The task — Write out exactly, and only, the lines from the one containing "right knee: (231, 416)" through the last line of the listing below.

Input records —
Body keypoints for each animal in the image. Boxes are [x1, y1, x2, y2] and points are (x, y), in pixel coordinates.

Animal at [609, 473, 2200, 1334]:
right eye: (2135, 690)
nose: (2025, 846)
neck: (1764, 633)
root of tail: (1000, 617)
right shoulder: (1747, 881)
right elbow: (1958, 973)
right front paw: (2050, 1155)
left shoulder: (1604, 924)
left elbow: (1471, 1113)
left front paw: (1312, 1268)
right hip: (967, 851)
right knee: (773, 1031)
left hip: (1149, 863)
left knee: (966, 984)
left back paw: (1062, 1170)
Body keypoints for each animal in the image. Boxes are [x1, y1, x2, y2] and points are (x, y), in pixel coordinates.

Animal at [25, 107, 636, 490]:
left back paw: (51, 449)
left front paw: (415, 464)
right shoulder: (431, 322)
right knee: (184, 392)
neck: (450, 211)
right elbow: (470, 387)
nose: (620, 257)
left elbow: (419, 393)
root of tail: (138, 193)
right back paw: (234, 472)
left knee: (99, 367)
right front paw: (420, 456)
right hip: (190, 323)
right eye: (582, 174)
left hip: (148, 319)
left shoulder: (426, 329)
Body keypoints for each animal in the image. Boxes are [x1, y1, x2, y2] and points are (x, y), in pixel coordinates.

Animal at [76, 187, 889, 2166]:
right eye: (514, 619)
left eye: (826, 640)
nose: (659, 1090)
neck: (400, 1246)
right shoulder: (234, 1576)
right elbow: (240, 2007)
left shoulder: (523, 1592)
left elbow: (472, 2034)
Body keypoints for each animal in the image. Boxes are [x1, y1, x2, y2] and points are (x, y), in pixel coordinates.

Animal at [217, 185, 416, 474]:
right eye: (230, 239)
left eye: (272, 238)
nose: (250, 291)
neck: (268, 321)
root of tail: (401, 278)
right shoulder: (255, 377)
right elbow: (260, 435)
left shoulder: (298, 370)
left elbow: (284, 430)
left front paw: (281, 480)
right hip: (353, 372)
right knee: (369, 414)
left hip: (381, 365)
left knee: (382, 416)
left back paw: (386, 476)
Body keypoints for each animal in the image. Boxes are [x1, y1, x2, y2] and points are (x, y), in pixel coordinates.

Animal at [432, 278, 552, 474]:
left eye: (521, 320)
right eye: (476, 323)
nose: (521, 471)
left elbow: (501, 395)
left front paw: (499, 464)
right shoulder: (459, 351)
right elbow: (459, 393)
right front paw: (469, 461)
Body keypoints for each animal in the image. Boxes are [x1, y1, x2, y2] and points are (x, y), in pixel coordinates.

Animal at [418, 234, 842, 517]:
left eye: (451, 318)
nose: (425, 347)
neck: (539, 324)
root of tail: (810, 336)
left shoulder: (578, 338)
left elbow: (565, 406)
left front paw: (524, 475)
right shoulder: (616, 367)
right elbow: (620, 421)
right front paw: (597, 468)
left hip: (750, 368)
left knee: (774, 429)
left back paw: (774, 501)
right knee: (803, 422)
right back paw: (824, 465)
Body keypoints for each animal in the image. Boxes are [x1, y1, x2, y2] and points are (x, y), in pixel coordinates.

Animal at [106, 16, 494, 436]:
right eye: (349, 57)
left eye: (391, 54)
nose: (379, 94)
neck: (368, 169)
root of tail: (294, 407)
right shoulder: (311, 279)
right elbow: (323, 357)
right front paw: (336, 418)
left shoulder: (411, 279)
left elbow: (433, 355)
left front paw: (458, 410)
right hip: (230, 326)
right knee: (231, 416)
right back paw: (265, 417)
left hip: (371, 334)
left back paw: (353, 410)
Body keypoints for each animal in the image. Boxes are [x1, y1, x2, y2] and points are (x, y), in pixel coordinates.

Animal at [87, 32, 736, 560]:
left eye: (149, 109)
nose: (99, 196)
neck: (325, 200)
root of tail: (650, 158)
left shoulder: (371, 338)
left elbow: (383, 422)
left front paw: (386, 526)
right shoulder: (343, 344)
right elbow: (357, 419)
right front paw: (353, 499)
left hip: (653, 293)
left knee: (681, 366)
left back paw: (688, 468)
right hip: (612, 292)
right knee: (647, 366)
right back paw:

Exercise solution —
right knee: (231, 416)
right back paw: (265, 417)
left hip: (371, 334)
left back paw: (353, 410)
Body keypoints for each animal in the image. Boxes are [x1, y1, x2, y2] and points are (x, y), in pixel coordinates.

Animal at [87, 32, 736, 560]:
left eye: (149, 109)
nose: (99, 196)
neck: (325, 200)
root of tail: (650, 158)
left shoulder: (371, 338)
left elbow: (383, 422)
left front paw: (386, 526)
right shoulder: (343, 344)
right elbow: (357, 419)
right front paw: (353, 499)
left hip: (653, 293)
left knee: (681, 366)
left back paw: (688, 468)
right hip: (612, 292)
right knee: (647, 366)
right back paw:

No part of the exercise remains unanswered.